The business thrust will focus on setting up new partnerships, patents and trademarks. The strategy framework for the unit will be launched later this year.

"We do not want to be a traditional university, we need to be current and adopt new thinking," said Munyanyiwa. "We want to play a more meaningful role within the economic development of Zimbabwe through science and academic skills, including harnessing those skills in the diaspora. We need a new culture of research."

"First we need to build trust between the public and private partnerships. We have lots of lessons to draw from [the world’s] leading universities," said Munyanyiwa.

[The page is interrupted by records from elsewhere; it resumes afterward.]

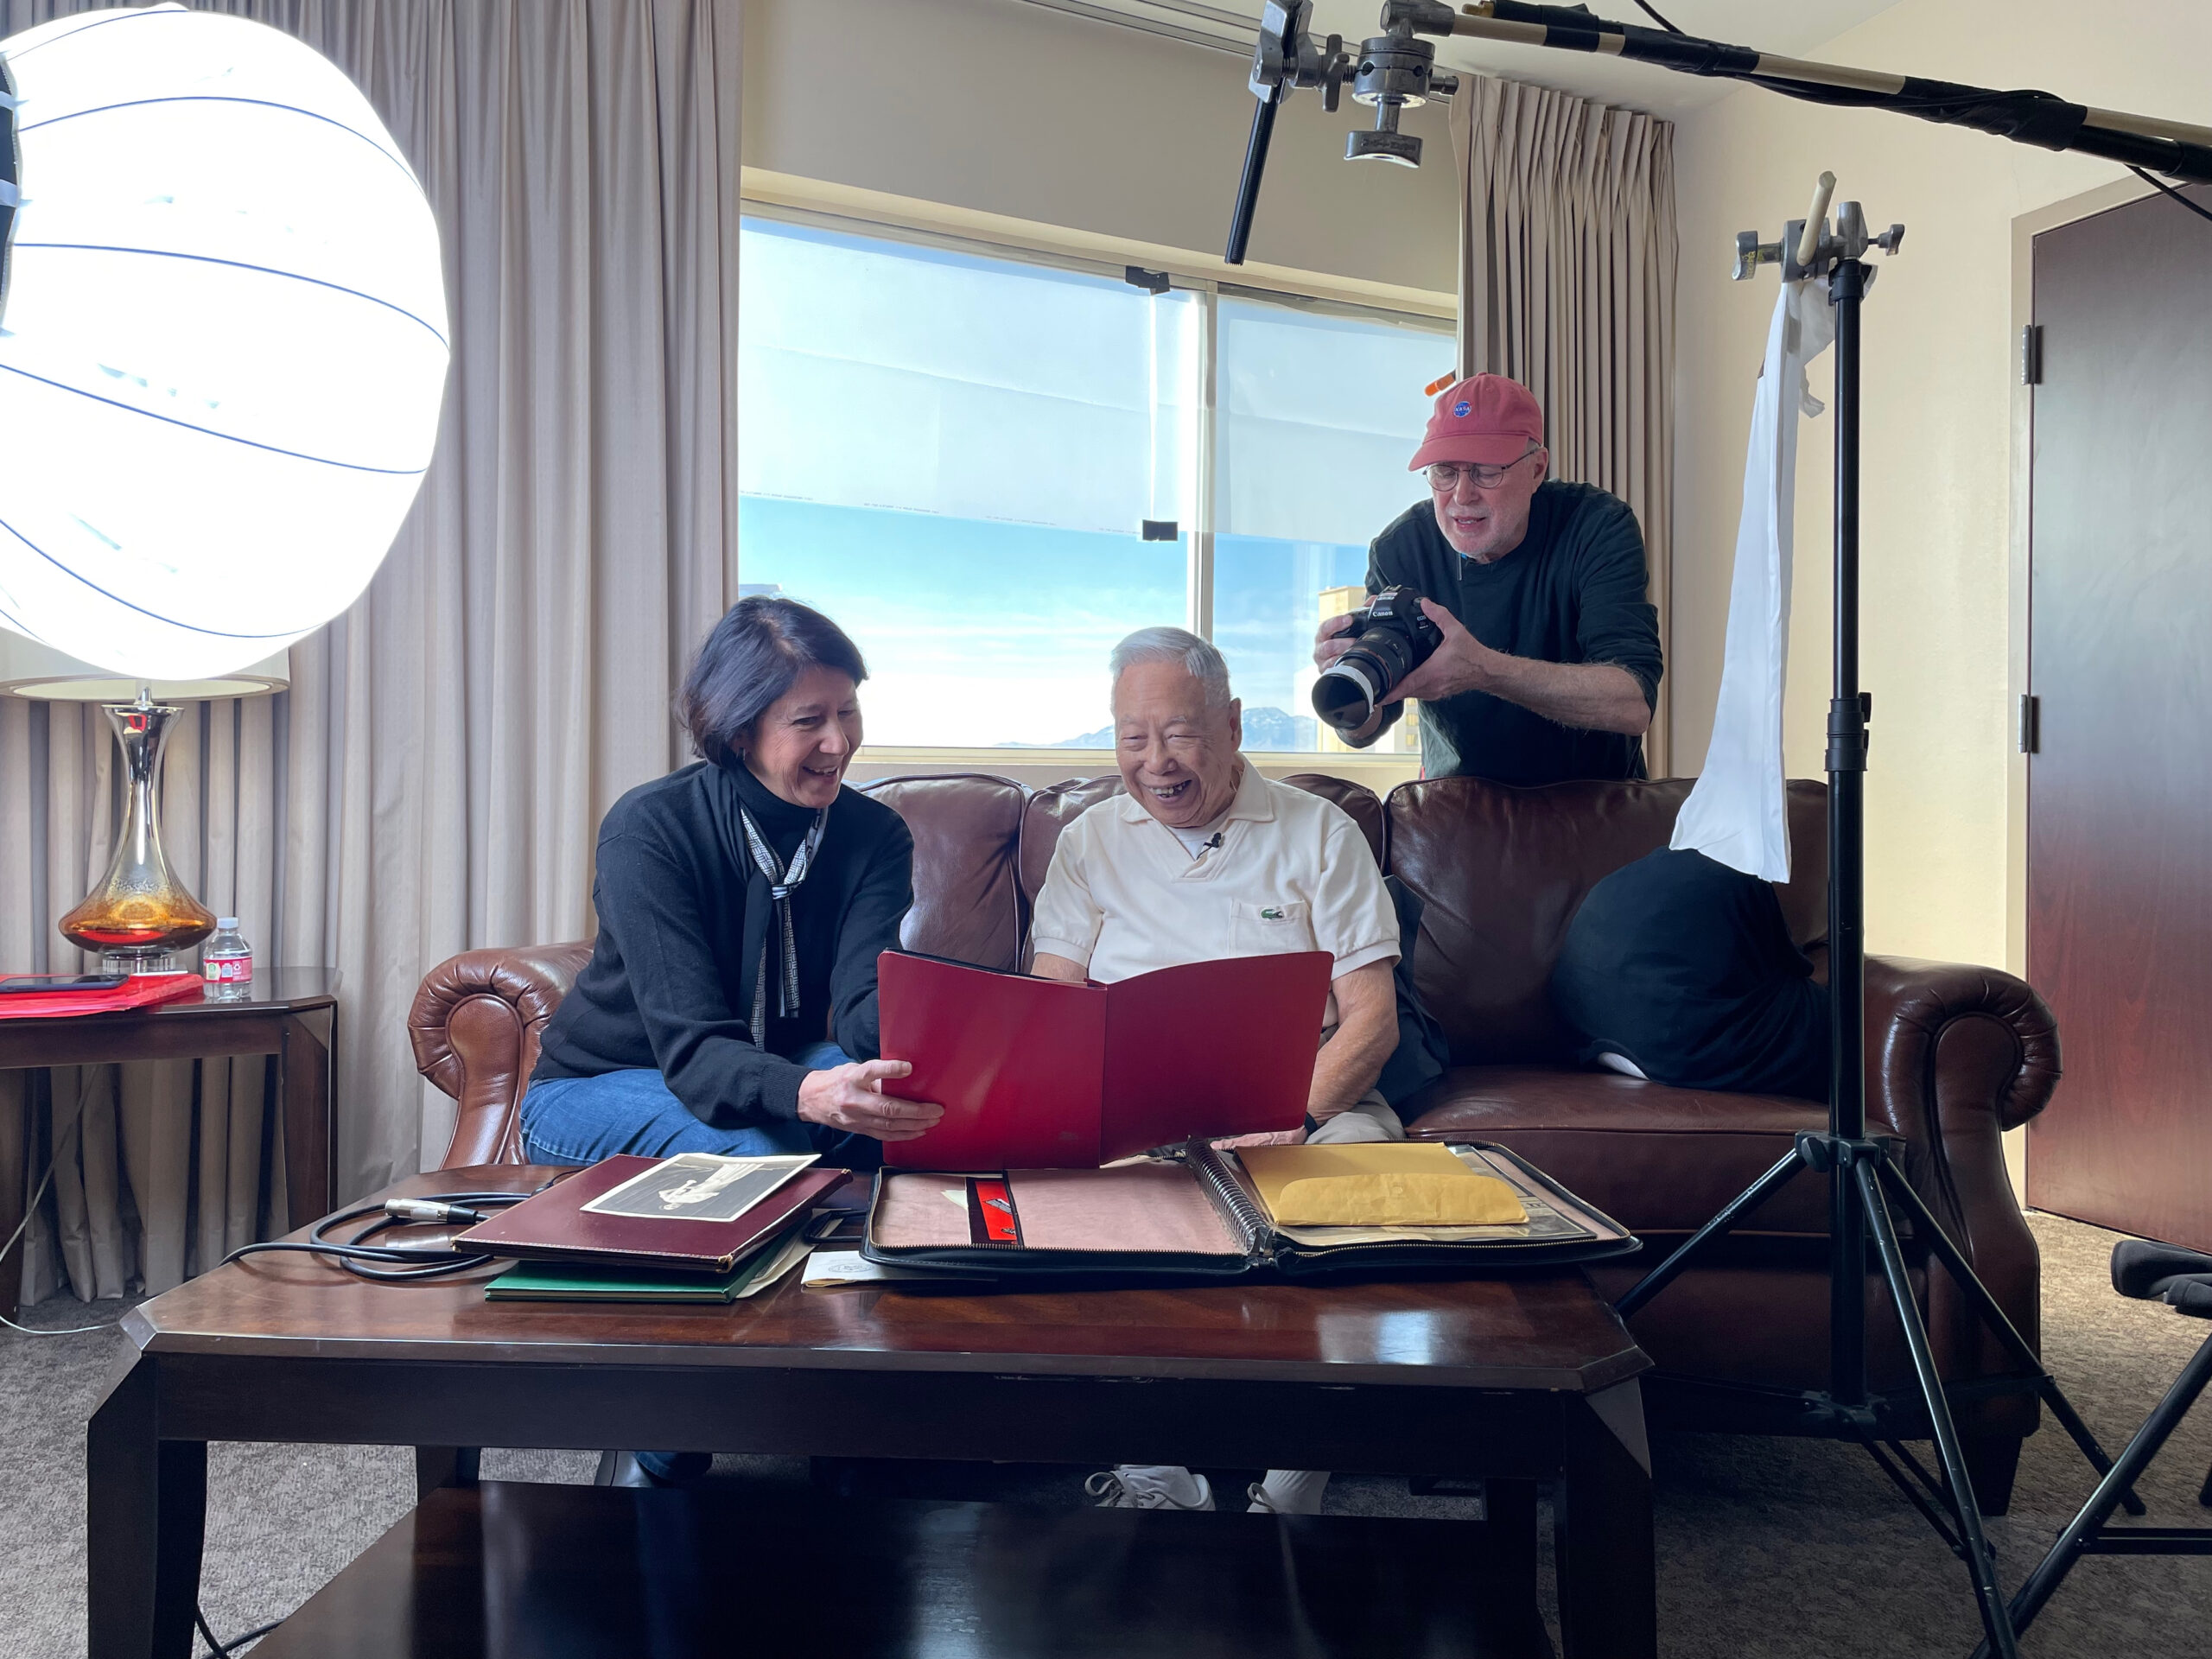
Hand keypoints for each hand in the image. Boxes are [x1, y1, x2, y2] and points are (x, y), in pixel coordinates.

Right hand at [796, 1059, 943, 1141]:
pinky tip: (918, 1131)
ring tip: (932, 1121)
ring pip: (889, 1125)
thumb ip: (875, 1075)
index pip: (871, 1071)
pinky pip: (884, 1135)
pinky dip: (903, 1134)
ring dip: (914, 1125)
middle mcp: (853, 1100)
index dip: (890, 1070)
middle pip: (887, 1107)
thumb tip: (905, 1077)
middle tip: (935, 1109)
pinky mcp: (858, 1129)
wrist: (811, 1100)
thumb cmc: (837, 1081)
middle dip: (915, 1111)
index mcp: (851, 1079)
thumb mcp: (852, 1070)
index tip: (909, 1068)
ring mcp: (855, 1119)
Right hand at [1312, 611, 1356, 671]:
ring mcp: (1322, 662)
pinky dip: (1340, 667)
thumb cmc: (1342, 641)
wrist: (1336, 660)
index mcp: (1324, 634)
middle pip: (1326, 646)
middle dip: (1342, 643)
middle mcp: (1320, 648)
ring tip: (1354, 653)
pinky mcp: (1325, 673)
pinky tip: (1349, 665)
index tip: (1348, 620)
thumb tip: (1374, 600)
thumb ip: (1361, 612)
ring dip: (1343, 656)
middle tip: (1355, 640)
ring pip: (1329, 659)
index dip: (1336, 623)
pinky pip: (1331, 671)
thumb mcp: (1350, 625)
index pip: (1325, 626)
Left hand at [1384, 598, 1503, 704]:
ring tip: (1385, 683)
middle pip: (1404, 692)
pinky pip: (1419, 694)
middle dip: (1389, 689)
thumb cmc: (1472, 654)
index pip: (1405, 686)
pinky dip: (1410, 690)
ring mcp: (1435, 692)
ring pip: (1411, 695)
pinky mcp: (1438, 694)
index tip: (1375, 695)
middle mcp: (1431, 686)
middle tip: (1374, 684)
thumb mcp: (1455, 630)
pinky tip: (1404, 682)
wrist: (1487, 671)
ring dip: (1399, 690)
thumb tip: (1425, 603)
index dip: (1389, 692)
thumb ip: (1439, 615)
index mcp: (1432, 672)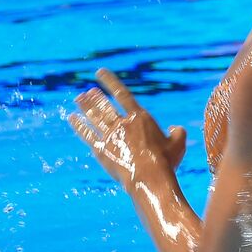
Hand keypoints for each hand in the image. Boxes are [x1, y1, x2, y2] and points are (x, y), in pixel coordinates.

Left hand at [67, 68, 186, 190]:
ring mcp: (110, 136)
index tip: (99, 73)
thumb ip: (178, 133)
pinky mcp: (101, 150)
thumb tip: (176, 128)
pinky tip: (72, 119)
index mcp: (140, 118)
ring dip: (85, 107)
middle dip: (94, 97)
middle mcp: (122, 123)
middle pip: (104, 106)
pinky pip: (87, 135)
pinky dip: (79, 125)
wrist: (149, 178)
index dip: (109, 81)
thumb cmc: (166, 161)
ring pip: (94, 117)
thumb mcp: (178, 144)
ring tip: (77, 99)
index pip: (122, 93)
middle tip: (86, 92)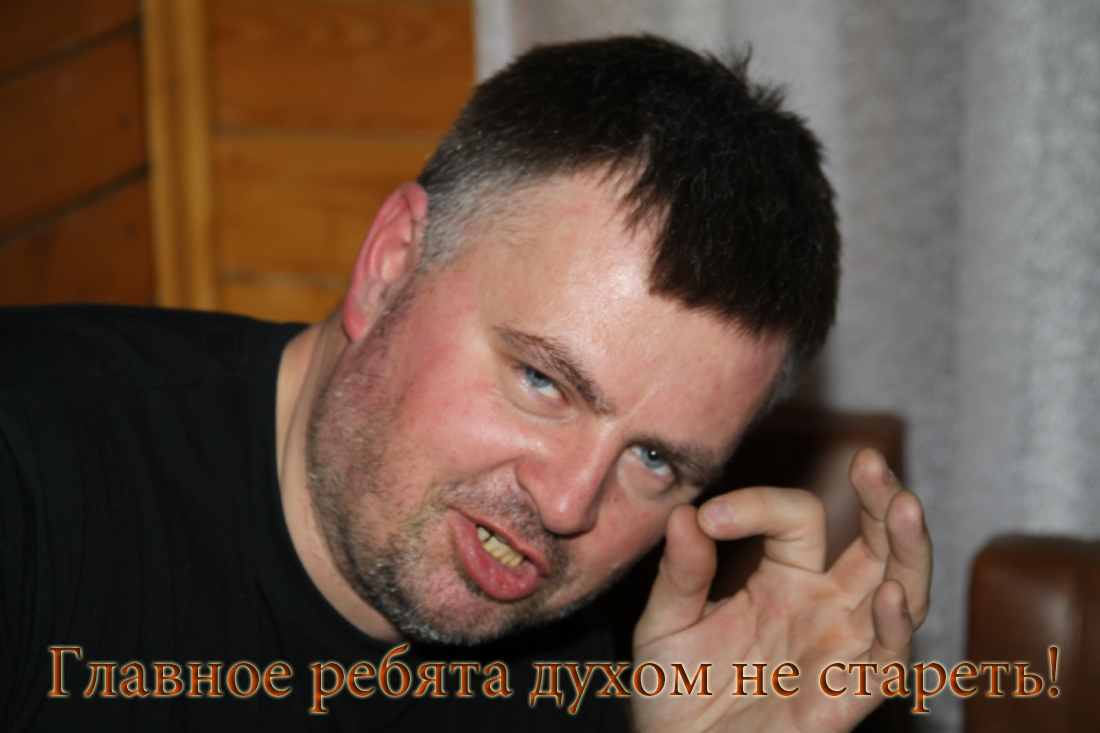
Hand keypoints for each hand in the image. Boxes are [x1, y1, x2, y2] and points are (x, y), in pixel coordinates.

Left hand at [631, 448, 931, 732]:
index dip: (757, 507)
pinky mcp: (846, 695)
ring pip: (898, 591)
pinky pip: (886, 661)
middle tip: (872, 463)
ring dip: (907, 550)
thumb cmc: (675, 689)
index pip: (796, 519)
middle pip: (873, 544)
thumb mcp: (667, 623)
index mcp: (783, 577)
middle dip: (882, 500)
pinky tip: (889, 594)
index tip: (708, 519)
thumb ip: (682, 572)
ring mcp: (839, 648)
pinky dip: (894, 628)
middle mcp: (823, 606)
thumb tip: (686, 512)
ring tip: (904, 505)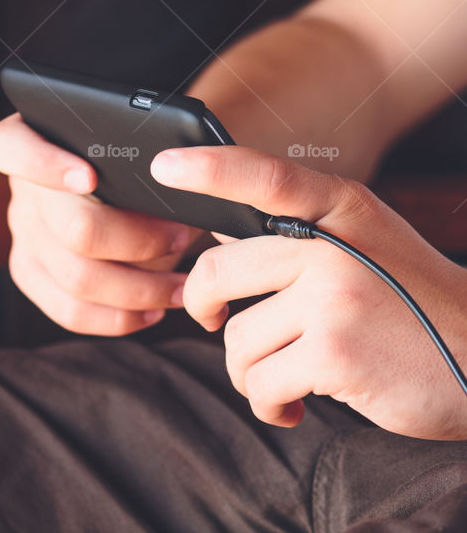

But an independent economic commentator, Eric Blochof, said strategic business units would only work in a robust economy. With Zimbabwe’s economy still in the woods, he said, it will be a struggle to run it effectively because both the university itself and the private sector have little cash to go around.

Zimbabwe’s economic crisis of more than ten years has lead to the evaporation of research skills, dried up bilateral research grants and removed the University of Zimbabwe from the global radar of research and academia.

The university unveiled its new plans at the Zimbabwe International Trade Fair in Bulawayo, Zimbabwe, last month (3–7 May).